* _ABOUT THIS EXERCISE_:
Return, word for word, the lines from the very start of the records below through the line that contains "going to cease it.", including both ends.

* _PROVIDED DATA_:
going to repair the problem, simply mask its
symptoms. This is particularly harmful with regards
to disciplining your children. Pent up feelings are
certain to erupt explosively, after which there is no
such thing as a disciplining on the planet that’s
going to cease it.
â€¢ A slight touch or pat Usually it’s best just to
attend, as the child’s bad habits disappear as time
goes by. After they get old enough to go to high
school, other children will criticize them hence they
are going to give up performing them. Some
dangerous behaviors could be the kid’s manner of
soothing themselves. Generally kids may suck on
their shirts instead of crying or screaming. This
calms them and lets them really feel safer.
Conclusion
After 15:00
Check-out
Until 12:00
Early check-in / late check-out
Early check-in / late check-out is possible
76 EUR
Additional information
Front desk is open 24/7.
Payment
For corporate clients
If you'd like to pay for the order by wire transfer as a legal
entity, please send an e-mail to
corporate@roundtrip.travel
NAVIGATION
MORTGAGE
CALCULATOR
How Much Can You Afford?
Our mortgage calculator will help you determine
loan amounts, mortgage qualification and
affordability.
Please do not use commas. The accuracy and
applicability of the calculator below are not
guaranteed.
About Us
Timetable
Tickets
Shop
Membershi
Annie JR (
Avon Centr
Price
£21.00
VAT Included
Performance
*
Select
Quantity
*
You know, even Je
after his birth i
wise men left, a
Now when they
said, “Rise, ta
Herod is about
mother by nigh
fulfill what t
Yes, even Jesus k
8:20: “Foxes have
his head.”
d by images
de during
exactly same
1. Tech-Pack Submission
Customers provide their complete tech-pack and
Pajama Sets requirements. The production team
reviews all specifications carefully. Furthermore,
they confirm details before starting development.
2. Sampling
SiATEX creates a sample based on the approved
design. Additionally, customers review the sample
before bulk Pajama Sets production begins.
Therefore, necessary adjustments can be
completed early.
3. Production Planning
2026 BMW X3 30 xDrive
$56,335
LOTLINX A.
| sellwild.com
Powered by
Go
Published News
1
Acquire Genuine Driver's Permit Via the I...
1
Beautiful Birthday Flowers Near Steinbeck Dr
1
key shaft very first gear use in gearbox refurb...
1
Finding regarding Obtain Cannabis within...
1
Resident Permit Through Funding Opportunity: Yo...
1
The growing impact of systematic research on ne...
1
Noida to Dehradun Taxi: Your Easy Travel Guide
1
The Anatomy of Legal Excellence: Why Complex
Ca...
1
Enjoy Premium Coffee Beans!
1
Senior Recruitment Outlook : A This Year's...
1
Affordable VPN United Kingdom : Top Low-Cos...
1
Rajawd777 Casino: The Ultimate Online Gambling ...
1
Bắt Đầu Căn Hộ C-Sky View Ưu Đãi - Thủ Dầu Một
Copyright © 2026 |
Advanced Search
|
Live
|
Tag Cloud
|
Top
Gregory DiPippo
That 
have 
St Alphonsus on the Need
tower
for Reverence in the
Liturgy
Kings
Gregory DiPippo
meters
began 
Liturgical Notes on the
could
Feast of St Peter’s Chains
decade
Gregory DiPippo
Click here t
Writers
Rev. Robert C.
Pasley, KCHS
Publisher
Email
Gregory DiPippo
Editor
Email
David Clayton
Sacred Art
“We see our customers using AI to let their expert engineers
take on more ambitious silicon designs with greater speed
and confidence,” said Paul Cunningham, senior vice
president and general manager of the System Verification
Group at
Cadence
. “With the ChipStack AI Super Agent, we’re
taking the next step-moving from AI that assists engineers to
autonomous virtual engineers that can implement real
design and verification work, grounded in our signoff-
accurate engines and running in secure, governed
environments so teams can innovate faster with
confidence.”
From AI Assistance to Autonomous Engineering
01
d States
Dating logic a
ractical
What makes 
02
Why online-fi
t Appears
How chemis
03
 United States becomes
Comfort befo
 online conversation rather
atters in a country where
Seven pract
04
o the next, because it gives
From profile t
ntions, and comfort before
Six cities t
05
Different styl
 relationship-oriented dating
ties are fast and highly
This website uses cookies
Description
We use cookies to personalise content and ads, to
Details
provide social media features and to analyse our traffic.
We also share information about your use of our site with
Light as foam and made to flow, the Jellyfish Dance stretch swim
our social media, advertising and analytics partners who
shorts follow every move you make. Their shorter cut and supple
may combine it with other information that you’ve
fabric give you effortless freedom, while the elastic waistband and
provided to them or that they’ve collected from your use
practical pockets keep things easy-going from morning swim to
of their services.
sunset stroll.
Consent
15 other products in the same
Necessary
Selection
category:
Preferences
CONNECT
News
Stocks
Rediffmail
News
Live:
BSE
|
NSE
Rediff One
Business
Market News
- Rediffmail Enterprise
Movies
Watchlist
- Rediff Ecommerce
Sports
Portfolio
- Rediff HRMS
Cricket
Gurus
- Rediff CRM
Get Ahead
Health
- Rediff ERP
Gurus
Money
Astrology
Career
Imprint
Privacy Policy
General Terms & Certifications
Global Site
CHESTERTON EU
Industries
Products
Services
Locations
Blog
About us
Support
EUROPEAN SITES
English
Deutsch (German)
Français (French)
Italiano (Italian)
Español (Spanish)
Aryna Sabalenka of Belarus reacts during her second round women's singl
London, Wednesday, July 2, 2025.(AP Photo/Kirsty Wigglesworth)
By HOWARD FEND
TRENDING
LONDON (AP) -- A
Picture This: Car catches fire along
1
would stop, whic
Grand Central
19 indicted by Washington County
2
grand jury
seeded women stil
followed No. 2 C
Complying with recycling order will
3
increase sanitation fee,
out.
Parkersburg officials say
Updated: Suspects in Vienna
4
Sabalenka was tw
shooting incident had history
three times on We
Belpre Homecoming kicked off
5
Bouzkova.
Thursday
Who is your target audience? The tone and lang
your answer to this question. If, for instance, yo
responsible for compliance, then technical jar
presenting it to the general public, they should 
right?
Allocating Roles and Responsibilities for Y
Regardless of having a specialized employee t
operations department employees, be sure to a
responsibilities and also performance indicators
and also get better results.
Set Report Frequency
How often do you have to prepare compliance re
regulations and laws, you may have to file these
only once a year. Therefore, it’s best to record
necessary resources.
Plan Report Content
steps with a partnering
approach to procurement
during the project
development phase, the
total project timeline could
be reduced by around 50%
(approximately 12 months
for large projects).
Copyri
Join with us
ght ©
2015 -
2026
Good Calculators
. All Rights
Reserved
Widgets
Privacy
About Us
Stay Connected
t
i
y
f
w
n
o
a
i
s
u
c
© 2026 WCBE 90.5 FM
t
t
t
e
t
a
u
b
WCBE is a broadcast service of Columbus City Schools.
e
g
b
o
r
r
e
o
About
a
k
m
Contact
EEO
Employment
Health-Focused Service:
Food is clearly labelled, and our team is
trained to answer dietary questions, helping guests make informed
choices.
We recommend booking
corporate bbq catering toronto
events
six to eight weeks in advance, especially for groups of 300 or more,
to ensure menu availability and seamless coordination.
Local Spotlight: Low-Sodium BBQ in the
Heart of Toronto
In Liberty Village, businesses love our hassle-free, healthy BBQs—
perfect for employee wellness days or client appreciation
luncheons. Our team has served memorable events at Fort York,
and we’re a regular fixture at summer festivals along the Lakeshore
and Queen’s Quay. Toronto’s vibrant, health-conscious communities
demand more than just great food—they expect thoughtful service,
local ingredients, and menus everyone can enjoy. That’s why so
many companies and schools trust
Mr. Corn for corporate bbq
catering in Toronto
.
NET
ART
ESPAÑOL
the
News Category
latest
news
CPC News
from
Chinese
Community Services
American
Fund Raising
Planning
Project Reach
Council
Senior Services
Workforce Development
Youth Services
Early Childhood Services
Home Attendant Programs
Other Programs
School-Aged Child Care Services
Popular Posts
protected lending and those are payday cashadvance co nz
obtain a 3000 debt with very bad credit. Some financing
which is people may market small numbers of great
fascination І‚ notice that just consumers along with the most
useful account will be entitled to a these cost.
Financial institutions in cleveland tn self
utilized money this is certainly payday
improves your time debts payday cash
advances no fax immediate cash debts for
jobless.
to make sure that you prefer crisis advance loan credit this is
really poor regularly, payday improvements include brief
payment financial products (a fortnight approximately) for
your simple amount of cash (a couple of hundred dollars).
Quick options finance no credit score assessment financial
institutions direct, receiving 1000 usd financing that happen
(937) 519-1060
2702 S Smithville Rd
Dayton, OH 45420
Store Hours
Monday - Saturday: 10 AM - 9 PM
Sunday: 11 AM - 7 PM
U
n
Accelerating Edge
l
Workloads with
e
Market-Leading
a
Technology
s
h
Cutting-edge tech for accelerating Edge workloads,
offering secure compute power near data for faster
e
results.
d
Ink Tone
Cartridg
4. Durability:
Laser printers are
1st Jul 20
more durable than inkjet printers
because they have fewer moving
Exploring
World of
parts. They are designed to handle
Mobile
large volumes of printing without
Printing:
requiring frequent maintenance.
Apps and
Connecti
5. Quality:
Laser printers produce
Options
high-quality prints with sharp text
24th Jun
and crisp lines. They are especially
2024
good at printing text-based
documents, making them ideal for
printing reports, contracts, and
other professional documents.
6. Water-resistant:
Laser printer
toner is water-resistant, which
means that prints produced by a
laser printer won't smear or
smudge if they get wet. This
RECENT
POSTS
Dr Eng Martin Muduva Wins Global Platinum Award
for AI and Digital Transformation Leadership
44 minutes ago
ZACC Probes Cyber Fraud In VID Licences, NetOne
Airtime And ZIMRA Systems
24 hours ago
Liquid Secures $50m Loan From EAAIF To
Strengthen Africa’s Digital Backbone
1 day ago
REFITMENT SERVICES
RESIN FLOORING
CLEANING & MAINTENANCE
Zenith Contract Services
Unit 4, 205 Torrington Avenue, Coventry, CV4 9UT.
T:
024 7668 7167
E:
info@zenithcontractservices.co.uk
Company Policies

* _EXERCISE SOLUTION_:
going to repair the problem, simply mask its
symptoms. This is particularly harmful with regards
to disciplining your children. Pent up feelings are
certain to erupt explosively, after which there is no
such thing as a disciplining on the planet that’s
going to cease it.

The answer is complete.